(Electronic design automation data)
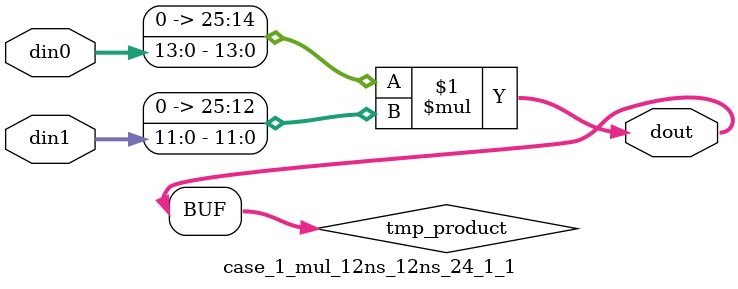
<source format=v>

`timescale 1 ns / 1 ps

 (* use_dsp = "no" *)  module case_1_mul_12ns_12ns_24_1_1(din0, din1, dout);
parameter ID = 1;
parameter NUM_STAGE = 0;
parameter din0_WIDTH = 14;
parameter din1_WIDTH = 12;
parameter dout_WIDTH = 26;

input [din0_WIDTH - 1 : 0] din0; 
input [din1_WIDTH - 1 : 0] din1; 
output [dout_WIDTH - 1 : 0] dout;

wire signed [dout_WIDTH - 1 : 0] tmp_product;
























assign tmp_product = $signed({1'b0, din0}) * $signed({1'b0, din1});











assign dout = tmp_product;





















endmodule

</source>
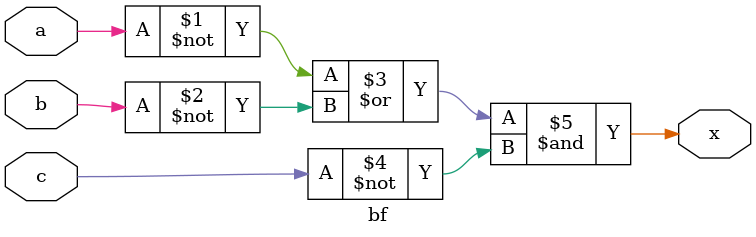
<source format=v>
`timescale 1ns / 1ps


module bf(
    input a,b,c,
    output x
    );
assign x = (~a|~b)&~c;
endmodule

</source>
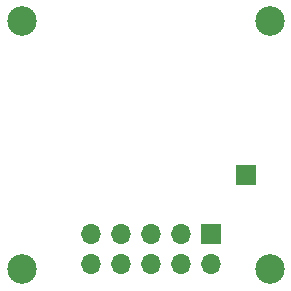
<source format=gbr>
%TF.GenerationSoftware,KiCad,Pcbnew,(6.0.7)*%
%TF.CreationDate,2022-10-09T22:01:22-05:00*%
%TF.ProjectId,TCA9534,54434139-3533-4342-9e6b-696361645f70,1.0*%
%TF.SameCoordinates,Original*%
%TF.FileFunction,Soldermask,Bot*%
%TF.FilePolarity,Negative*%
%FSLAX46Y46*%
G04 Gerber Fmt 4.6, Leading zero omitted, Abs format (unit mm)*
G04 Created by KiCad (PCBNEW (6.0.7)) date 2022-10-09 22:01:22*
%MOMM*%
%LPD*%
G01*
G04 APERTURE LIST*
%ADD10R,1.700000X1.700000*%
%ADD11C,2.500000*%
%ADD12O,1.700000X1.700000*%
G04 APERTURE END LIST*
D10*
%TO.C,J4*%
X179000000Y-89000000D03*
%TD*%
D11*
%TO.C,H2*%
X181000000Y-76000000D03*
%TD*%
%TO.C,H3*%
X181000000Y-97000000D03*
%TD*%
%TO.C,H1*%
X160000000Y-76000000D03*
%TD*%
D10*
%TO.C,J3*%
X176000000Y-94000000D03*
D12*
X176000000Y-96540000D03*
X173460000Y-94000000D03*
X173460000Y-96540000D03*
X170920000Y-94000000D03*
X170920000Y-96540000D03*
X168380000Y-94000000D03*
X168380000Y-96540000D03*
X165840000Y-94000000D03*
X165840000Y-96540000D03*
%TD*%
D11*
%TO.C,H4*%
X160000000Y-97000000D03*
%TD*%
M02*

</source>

--

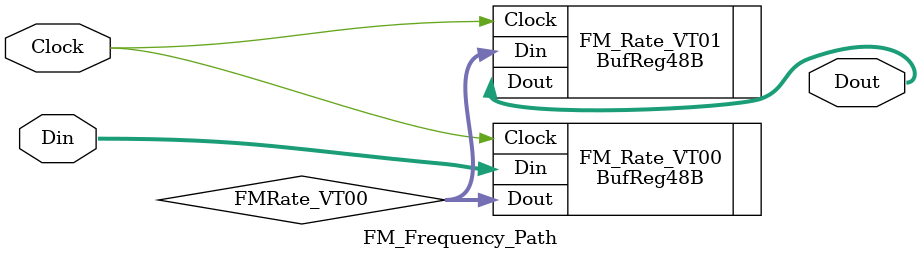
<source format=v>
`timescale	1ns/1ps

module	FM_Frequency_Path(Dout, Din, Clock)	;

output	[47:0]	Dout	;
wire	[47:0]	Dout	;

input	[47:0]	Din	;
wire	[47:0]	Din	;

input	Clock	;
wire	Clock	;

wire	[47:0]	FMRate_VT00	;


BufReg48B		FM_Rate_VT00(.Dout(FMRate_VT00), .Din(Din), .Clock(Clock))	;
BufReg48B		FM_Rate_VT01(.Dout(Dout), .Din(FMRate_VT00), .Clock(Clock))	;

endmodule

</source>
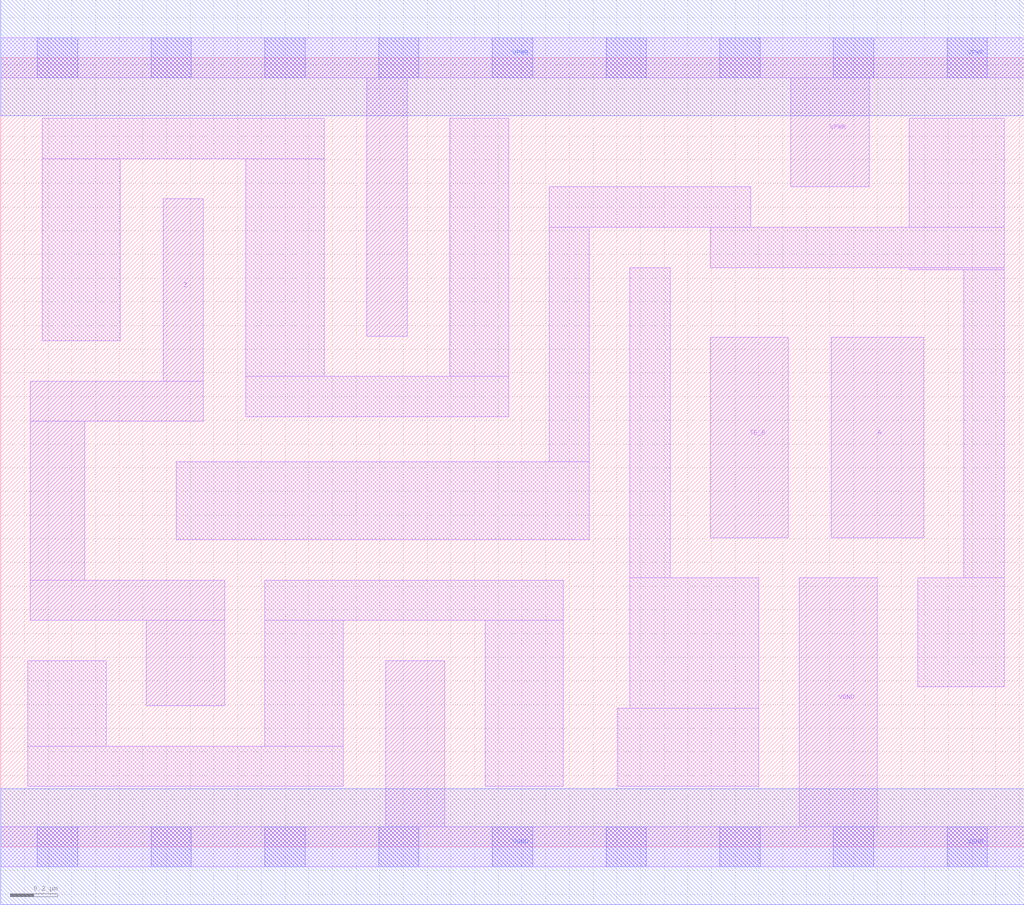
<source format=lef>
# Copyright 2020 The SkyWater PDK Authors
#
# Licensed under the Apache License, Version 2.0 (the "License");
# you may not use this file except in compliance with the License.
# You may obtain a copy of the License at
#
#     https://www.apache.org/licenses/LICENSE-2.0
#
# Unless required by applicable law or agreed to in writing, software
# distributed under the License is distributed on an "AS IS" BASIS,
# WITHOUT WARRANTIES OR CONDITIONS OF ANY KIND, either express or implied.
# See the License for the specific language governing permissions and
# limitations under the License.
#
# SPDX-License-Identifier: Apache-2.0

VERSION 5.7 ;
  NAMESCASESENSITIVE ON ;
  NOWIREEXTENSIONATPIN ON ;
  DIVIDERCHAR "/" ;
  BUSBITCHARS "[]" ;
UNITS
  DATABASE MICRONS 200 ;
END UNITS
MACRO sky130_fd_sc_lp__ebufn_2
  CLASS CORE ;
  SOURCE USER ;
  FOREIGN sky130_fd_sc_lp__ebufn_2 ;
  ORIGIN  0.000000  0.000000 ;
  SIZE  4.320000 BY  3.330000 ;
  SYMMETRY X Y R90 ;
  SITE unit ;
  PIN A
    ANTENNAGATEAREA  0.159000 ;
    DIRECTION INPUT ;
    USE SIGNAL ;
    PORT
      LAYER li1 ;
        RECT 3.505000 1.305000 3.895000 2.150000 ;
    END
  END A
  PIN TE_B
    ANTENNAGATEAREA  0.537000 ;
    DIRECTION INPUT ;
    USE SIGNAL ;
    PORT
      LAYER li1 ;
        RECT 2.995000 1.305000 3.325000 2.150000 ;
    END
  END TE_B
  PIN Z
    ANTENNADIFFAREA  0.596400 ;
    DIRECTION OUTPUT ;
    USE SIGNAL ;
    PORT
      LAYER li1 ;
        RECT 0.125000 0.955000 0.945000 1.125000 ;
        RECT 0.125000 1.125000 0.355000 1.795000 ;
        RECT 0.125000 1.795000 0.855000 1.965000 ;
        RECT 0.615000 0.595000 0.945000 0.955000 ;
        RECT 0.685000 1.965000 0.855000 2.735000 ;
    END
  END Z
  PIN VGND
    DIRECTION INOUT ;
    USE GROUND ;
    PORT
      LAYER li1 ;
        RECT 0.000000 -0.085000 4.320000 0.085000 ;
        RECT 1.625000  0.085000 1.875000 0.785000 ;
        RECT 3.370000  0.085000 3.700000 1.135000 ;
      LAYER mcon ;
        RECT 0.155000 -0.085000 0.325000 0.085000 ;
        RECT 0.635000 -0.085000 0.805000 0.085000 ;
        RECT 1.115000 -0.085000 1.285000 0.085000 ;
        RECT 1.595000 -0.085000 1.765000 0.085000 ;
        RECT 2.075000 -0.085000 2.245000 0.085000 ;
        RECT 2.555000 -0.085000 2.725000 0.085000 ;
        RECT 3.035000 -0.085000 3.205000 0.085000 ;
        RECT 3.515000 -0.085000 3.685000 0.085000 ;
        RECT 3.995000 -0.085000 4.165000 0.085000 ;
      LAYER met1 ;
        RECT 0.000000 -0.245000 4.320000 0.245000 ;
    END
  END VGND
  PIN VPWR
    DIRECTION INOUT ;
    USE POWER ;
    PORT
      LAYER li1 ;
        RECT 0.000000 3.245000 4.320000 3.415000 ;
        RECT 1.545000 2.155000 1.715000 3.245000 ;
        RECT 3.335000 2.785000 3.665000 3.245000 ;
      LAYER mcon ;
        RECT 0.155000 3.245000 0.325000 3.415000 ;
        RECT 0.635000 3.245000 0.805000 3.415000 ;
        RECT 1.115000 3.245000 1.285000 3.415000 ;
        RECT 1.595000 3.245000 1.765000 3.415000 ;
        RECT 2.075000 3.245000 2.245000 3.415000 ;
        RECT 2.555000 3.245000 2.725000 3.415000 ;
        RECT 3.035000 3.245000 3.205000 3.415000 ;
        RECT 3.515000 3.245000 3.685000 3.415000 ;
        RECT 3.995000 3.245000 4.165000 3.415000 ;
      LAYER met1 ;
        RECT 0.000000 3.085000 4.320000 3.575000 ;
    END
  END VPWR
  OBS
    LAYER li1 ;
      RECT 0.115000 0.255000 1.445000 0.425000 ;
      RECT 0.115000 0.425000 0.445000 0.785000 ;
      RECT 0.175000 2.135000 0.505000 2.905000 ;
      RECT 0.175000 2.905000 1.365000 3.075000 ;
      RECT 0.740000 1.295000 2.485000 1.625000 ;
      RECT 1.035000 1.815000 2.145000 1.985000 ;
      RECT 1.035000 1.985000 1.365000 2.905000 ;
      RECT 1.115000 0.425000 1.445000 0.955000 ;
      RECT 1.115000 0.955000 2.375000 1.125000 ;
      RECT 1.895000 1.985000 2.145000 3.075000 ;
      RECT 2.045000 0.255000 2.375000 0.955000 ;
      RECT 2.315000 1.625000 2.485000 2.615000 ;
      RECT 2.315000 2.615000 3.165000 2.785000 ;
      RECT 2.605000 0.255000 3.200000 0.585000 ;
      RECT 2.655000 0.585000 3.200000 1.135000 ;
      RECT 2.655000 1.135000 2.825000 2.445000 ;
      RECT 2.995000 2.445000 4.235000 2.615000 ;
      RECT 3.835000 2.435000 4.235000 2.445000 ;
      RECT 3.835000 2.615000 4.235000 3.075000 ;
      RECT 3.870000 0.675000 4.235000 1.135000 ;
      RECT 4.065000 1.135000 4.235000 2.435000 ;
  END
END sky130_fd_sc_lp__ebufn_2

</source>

EXERCISE DETAILS. What lines in the records contain the word "APERTURE"? Return each one.

EXERCISE ANSWER.
G04 APERTURE LIST*
G04 APERTURE END LIST*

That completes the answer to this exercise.